- SUPPLIED MATERIAL
---------------

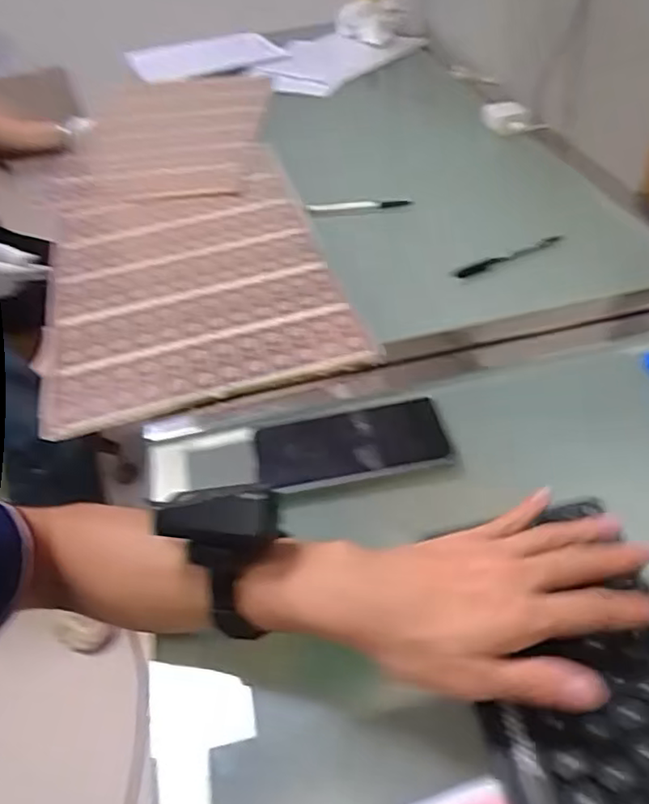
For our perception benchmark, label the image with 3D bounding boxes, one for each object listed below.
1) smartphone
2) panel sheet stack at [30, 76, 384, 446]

---------------

- PROBLEM DESCRIPTION
Once the pictures are set aside, please output all the data word for word.

- THE COMPLETED TASK
For our perception benchmark, label the image with 3D bounding boxes, one for each object listed below.
1) smartphone
2) panel sheet stack at [30, 76, 384, 446]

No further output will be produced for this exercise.